Innovate or disintegrate – why keeping current with technology is a must, Featured on SRQ DAILY: TUESDAY April 5, 2016 – TUESDAY TECH TALK

03 April 2016,   By ,   0 Comments

Innovate or disintegrate – why keeping current with technology is a must

Innovate or disintegrate – I had the opportunity to attend an event in March regarding empathetic design presented by The CEO Forum and BIG (Big Ideas on the Gulfcoast) guest speakers Dr. Deena McDonagh and Walter Herbst. Dr. McDonagh is an Associate Professor of Industrial Design in the School of Art + Design at the University of Illinois (Urbana-Champaign) and faculty at the Beckman Institute of Advanced Science and Technology. Mr. Herbst founded Herbst LaZar Bell Inc. in 1962 which has grown into one three largest independently owned product design and development firms in the country.

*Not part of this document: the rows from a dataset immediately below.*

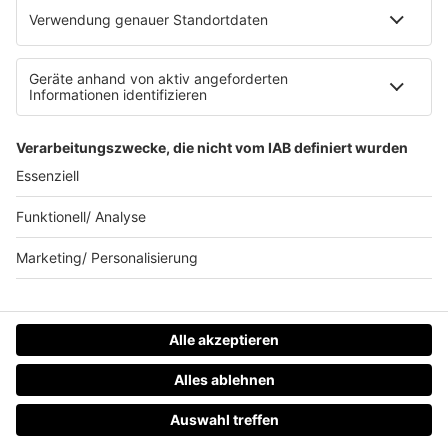
Datenschutzeinstellungen
Allgemeine Teilnahmebedingungen
Impressum
Werbung schalten
80s80s.de
Feierfreund.de
© 90s90s - EINE MARKE DER REGIOCAST GMBH & Co. KG.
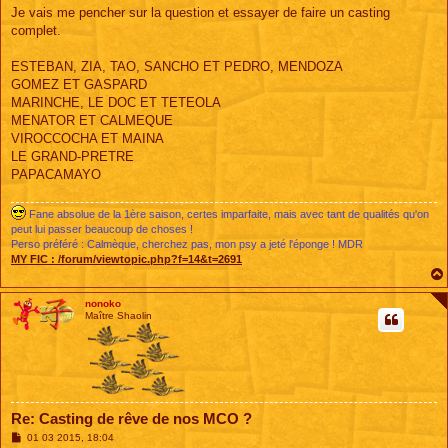
Je vais me pencher sur la question et essayer de faire un casting
complet.
ESTEBAN, ZIA, TAO, SANCHO ET PEDRO, MENDOZA
GOMEZ ET GASPARD
MARINCHE, LE DOC ET TETEOLA
MENATOR ET CALMEQUE
VIROCCOCHA ET MAINA
LE GRAND-PRETRE
PAPACAMAYO
Fane absolue de la 1ère saison, certes imparfaite, mais avec tant de qualités qu'on
peut lui passer beaucoup de choses !
Perso préféré : Calmèque, cherchez pas, mon psy a jeté l'éponge ! MDR
MY FIC :
/forum/viewtopic.php?f=14&t=2691
nonoko
Maître Shaolin
Re: Casting de rêve de nos MCO ?
M
01 03 2015, 18:04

The two focused their talk on the growing emphasis technology usability plays in the consumer marketplace. What I found most compelling was learning how our assumptions and design concepts are being put to the test. Dr. McDonagh shared a few very interesting case studies including everything from how we use a roll of toilet paper to how we tattoo ourselves with brands like Harley Davidson.

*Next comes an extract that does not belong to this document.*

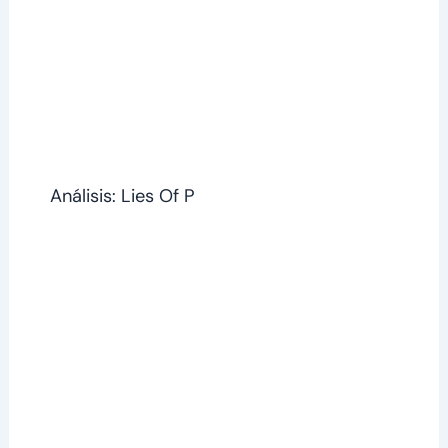
Análisis: Lies Of P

She emphasized in one of her examples that it was clear the designers were men and the women’s perspective was never taken into consideration in designing the product. She went on to illustrate how the product was useful and well intended but the lack of understanding and efficacy for the user in the design and implementation of the concept left quite a few people with the inability to fully use the technology as it was intended.

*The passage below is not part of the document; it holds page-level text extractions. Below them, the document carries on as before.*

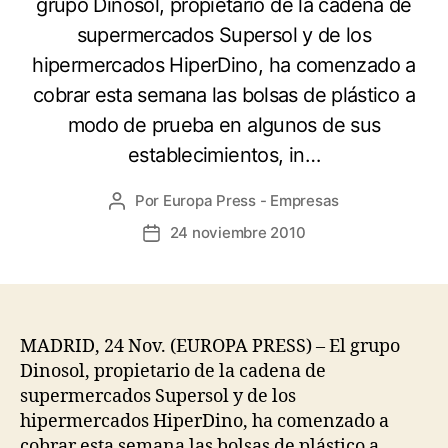
grupo Dinosol, propietario de la cadena de
supermercados Supersol y de los
hipermercados HiperDino, ha comenzado a
cobrar esta semana las bolsas de plástico a
modo de prueba en algunos de sus
establecimientos, in…
Por
Europa Press - Empresas
Autor
de
24 noviembre 2010
Fecha
la
de
entrada
la
entrada
MADRID, 24 Nov. (EUROPA PRESS) – El grupo
Dinosol, propietario de la cadena de
supermercados Supersol y de los
hipermercados HiperDino, ha comenzado a
cobrar esta semana las bolsas de plástico a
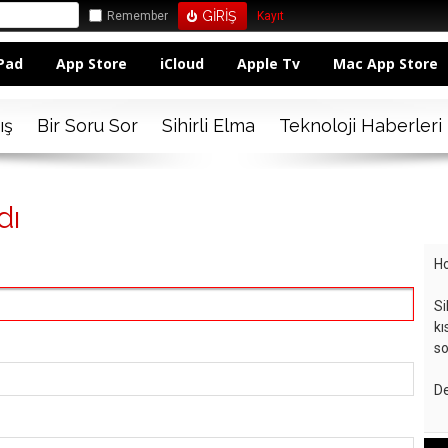
Remember
Kayıt
Pad
App Store
iCloud
Apple Tv
Mac App Store
ış
Bir Soru Sor
Sihirli Elma
Teknoloji Haberleri
dı
Ho
Si
kı
so
De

Design and technology forms the basis of manufacturing of every product we encounter. If you really sit down and think about the amount of effort it takes to get a product from initial concept through the design phase into production and finally to store shelves, it’s a wonder things ever make it to market.

Another very interesting design test you can perform is to intentionally deprive yourself from some of your sensory abilities and see how your experience is altered. One of the examples given was regarding hearing. Did you know that impairing your hearing while consuming food will alter your experience? It might even completely change how you experience the act of dining. You should try this one and let me know about your experience.

The other example is to tape all four of your fingers together and try to do simple things like writing a letter or talking on the phone. You will quickly discover how the design of the objects you’re using works or doesn’t work. Ask yourself if you feel attention was placed on the design or conceptualization of the technology. From the phone device itself, to how you use a hairbrush, or a pen for writing a letter.

Good design and good technology is the responsibility of the developer, the designer, and the manufacturer to challenge the norm and go beyond what’s expected. Understanding the empathetic component in how we design products and services and how the end user will experience our creations is imperative in our ability connect with the consumer.